A research team of Prof. Yangmi Kim (Department of Systems Biotechnology) at Konkuk Institute of Science and Technology (KIT) increased the possibility of developing treatments for sepsis by identifying the principles of antibacterial peptides from insects.
The team identified the principle of treating sepsis by controlling TLR 4 by combining antibacterial peptides from insects with endotoxin (LPS), an extracellular component of gram-negative bacteria, through structure-based interaction. The research was published online on March 1st in the international journal, ‘Proceedings of the National Academy of Sciences of the United States of America (PNAS)’.
When our body is infected with gram-negative bacteria, TLR4, which plays an essential role in the innate immune system, forms a complex with MD-2 protein and perceives the molecular pattern of LPS, causing an immune response. During the process, the excessive immune response caused by LPS results in cytokine storms and fatal sepsis. Unlike higher animals such as humans that defend their bodies by operating acquired immune systems, insects defend against the invasion of pathogens only with the innate immune system while secreting innate immune factors including antibacterial peptides that have sterilization capabilities.

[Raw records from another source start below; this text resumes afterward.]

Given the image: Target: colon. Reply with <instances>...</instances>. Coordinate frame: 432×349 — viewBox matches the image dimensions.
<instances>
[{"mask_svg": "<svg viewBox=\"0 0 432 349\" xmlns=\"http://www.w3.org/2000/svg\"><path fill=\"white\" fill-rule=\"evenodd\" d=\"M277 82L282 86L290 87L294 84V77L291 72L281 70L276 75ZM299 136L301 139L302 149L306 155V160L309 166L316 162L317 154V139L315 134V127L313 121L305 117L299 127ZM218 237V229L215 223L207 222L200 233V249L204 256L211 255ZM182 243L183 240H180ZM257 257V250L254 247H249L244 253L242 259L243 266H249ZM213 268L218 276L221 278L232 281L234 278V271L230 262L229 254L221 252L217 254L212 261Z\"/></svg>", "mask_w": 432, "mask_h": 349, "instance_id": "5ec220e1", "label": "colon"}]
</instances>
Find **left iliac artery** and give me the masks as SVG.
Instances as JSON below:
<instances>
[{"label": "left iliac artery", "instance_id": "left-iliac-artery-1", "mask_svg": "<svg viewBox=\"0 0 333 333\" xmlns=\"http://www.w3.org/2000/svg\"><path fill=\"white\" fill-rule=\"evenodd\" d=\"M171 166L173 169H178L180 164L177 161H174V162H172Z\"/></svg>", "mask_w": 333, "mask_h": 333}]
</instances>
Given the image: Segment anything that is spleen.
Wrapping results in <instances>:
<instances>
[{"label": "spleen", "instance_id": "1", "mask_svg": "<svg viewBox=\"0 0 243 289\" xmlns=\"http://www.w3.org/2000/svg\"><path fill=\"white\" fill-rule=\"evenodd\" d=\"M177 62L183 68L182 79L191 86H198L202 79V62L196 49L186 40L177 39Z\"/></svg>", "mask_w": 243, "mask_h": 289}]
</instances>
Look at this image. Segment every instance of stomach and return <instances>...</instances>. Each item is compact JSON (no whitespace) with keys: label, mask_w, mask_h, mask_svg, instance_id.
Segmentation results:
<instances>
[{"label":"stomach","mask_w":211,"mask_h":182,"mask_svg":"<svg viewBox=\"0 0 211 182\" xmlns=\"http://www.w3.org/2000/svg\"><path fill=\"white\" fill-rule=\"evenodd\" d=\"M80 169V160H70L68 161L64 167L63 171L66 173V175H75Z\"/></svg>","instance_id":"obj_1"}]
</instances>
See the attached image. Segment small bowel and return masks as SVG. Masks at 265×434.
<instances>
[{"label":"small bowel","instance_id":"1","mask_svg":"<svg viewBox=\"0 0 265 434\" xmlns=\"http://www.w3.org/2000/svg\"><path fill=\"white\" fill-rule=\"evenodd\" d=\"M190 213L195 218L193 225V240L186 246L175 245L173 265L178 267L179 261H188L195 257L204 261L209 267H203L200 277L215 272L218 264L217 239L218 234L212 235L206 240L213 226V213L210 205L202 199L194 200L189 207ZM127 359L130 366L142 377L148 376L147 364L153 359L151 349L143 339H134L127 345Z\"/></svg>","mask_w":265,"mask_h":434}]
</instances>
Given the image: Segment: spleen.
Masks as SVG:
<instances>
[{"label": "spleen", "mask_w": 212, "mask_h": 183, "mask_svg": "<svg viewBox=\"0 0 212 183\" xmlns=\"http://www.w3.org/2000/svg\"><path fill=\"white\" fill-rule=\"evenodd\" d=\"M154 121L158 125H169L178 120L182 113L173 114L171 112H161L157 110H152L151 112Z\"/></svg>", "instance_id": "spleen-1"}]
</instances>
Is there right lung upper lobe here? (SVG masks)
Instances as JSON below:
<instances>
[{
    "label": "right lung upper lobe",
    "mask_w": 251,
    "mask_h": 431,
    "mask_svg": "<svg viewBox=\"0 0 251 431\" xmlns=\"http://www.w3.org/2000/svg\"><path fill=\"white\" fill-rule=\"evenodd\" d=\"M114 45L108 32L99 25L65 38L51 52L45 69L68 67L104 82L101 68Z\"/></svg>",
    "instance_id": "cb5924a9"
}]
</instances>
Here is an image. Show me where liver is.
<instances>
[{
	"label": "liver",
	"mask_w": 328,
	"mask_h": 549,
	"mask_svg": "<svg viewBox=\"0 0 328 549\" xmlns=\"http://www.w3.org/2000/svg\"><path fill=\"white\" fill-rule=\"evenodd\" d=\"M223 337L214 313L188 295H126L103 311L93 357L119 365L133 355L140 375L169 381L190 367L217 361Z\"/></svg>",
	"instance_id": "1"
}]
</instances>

Prof. Kim’s research team has found out that papiliocin, a cecropin-based antibacterial peptide from insects, removes LPS with a bonding force 10 times stronger than polymyxin, which is known for the last antibiotic of gram-negative bacteria treatment. With a similar bonding pattern interfering bonds of LPS and TLR4, the team has also identified a core principle that fundamentally treats sepsis by controlling excessive TLR4 immune response. Based on the similarity between the molecular structure of antibacterial peptides, which are innate immune factors of insects, and the LPS molecular pattern of gram-negative bacteria, Prof. Kim suggested that the TLR4-mediated immune response regulation in humans that perceives LPS and the innate immune response including insects’ toll receptors will be structurally and functionally similar.
While researching the three-dimensional structure of protein and anti-bacterial peptides, Prof. Kim has developed various new drugs and commercialized antibiotics and commercialized them as antibiotics and cosmetic materials. Based on the research results, Prof. Kim confirmed the effectiveness of sepsis treatment with 12 new peptide residues and is developing it as a treatment for gram-negative bacteria. The DD-S052 peptide sepsis treatment, recently developed by Professor Kim based on the bonding structure with LPS through joint research with Dandi Bioscience, is scheduled to enter phase 1 clinical trials this year after the preclinical test is completed.
Prof. Kim said, “Due to the overuse of antibiotics in recent years, we have faced the emergence of super-bacteria and rapidly increasing mortality rates of sepsis from bacterial infection,” and, “This research is expected to have a great ripple effect by securing original technology for the development of resistant bacteria treatments.”
The research was conducted with the support of mid-sized research projects by the Ministry of Science and ICT.
Image 1. (A) Unlike the existing antibiotics, cecropin-based antibacterial peptides from insects show a great capability to fight against innate gram-negative bacteria by destructing its cell membranes. (B) Unlike polymyxin, papiliocin not only interrupts LPS combining with cell membrane receptors but controls the excessive immune response of TLR4 by better removing the LPS that have already been combined. (C) When the Arg13 and Arg16 residues, which play a significant role in combing TLR4 and peptides, are replaced by Glu or Ala, they lose the activity of controlling the TLR4 immune response.
Image 2. (A) Comparing the bonding structure of TLR4/MD-2 and LPS (3FXI) and the bonding structure of papiliocin, it is shown that LPS and peptides have a similar bonding pattern. Papiliocin with 37 residues is composed of two spiral structures meanwhile hydrophobic spiral structures combine with a hydrophobic pocket of MD-2 and amphiphilic spiral structures bind to the interface between TLR4 and MD-2. Thus, it controls the excessive immune response of TLR4 by interrupting the bonding of LPS and TLR4/MD-2 which have similar bonding patterns. (B) It is confirmed that papiliocin in sepsis animal model experiments inhibits cytokine storm resulting from the excessive immune response of TLR4 and treats organ damages such as lungs or kidneys.